> Task instructions: Output the lines of the records exactly, from the first through the one containing "energies below VB". Omit all pictures.

<<<<

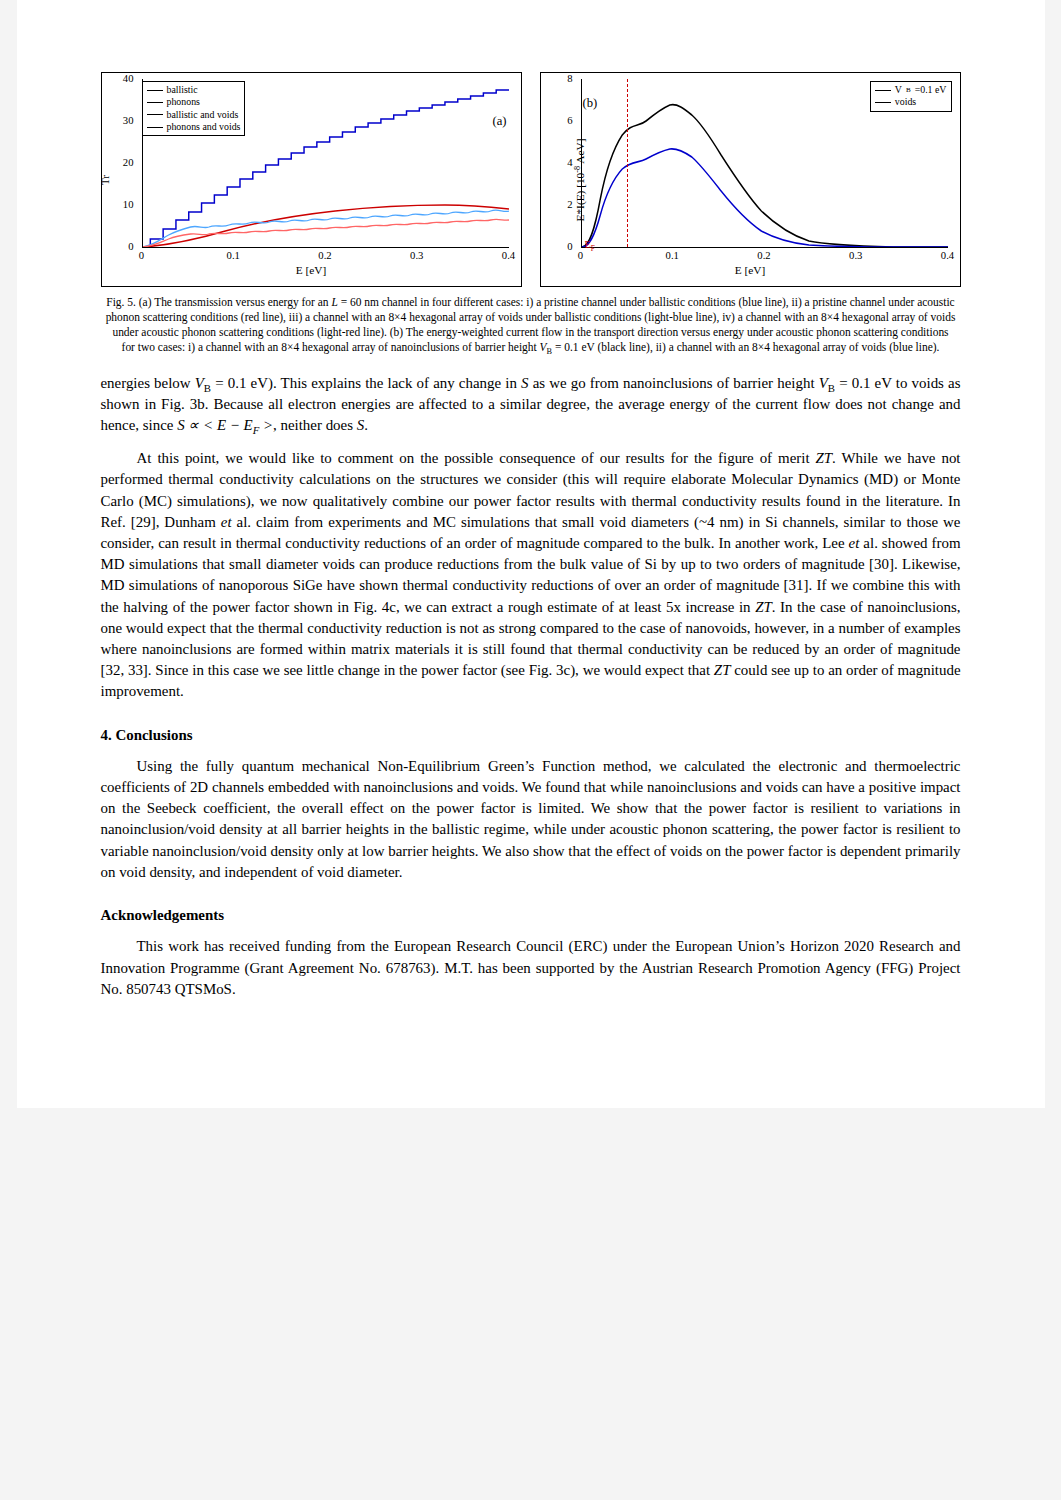Tr
40 30 20 10 0
0 0.1 0.2 0.3 0.4
E [eV]
(a)
ballistic
phonons
ballistic and voids
phonons and voids
E*I(E) [10-8 AeV]
8 6 4 2 0
EF
0 0.1 0.2 0.3 0.4
E [eV]
(b)
VB=0.1 eV
voids
Fig. 5. (a) The transmission versus energy for an L = 60 nm channel in four different cases: i) a pristine channel under ballistic conditions (blue line), ii) a pristine channel under acoustic phonon scattering conditions (red line), iii) a channel with an 8×4 hexagonal array of voids under ballistic conditions (light-blue line), iv) a channel with an 8×4 hexagonal array of voids under acoustic phonon scattering conditions (light-red line). (b) The energy-weighted current flow in the transport direction versus energy under acoustic phonon scattering conditions for two cases: i) a channel with an 8×4 hexagonal array of nanoinclusions of barrier height VB = 0.1 eV (black line), ii) a channel with an 8×4 hexagonal array of voids (blue line).
energies below VB = 0.1 eV). This explains the lack of any change in S as we go from nanoinclusions of barrier height VB = 0.1 eV to voids as shown in Fig. 3b. Because all electron energies are affected to a similar degree, the average energy of the current flow does not change and hence, since S ∝ < E − EF >, neither does S.
At this point, we would like to comment on the possible consequence of our results for the figure of merit ZT. While we have not performed thermal conductivity calculations on the structures we consider (this will require elaborate Molecular Dynamics (MD) or Monte Carlo (MC) simulations), we now qualitatively combine our power factor results with thermal conductivity results found in the literature. In Ref. [29], Dunham et al. claim from experiments and MC simulations that small void diameters (~4 nm) in Si channels, similar to those we consider, can result in thermal conductivity reductions of an order of magnitude compared to the bulk. In another work, Lee et al. showed from MD simulations that small diameter voids can produce reductions from the bulk value of Si by up to two orders of magnitude [30]. Likewise, MD simulations of nanoporous SiGe have shown thermal conductivity reductions of over an order of magnitude [31]. If we combine this with the halving of the power factor shown in Fig. 4c, we can extract a rough estimate of at least 5x increase in ZT. In the case of nanoinclusions, one would expect that the thermal conductivity reduction is not as strong compared to the case of nanovoids, however, in a number of examples where nanoinclusions are formed within matrix materials it is still found that thermal conductivity can be reduced by an order of magnitude [32, 33]. Since in this case we see little change in the power factor (see Fig. 3c), we would expect that ZT could see up to an order of magnitude improvement.
4. Conclusions
Using the fully quantum mechanical Non-Equilibrium Green’s Function method, we calculated the electronic and thermoelectric coefficients of 2D channels embedded with nanoinclusions and voids. We found that while nanoinclusions and voids can have a positive impact on the Seebeck coefficient, the overall effect on the power factor is limited. We show that the power factor is resilient to variations in nanoinclusion/void density at all barrier heights in the ballistic regime, while under acoustic phonon scattering, the power factor is resilient to variable nanoinclusion/void density only at low barrier heights. We also show that the effect of voids on the power factor is dependent primarily on void density, and independent of void diameter.
Acknowledgements
This work has received funding from the European Research Council (ERC) under the European Union’s Horizon 2020 Research and Innovation Programme (Grant Agreement No. 678763). M.T. has been supported by the Austrian Research Promotion Agency (FFG) Project No. 850743 QTSMoS.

>>>>

> Answer for the task:
Tr
40 30 20 10 0
0 0.1 0.2 0.3 0.4
E [eV]
(a)
ballistic
phonons
ballistic and voids
phonons and voids
E*I(E) [10-8 AeV]
8 6 4 2 0
EF
0 0.1 0.2 0.3 0.4
E [eV]
(b)
VB=0.1 eV
voids
Fig. 5. (a) The transmission versus energy for an L = 60 nm channel in four different cases: i) a pristine channel under ballistic conditions (blue line), ii) a pristine channel under acoustic phonon scattering conditions (red line), iii) a channel with an 8×4 hexagonal array of voids under ballistic conditions (light-blue line), iv) a channel with an 8×4 hexagonal array of voids under acoustic phonon scattering conditions (light-red line). (b) The energy-weighted current flow in the transport direction versus energy under acoustic phonon scattering conditions for two cases: i) a channel with an 8×4 hexagonal array of nanoinclusions of barrier height VB = 0.1 eV (black line), ii) a channel with an 8×4 hexagonal array of voids (blue line).
energies below VB = 0.1 eV). This explains the lack of any change in S as we go from nanoinclusions of barrier height VB = 0.1 eV to voids as shown in Fig. 3b. Because all electron energies are affected to a similar degree, the average energy of the current flow does not change and hence, since S ∝ < E − EF >, neither does S.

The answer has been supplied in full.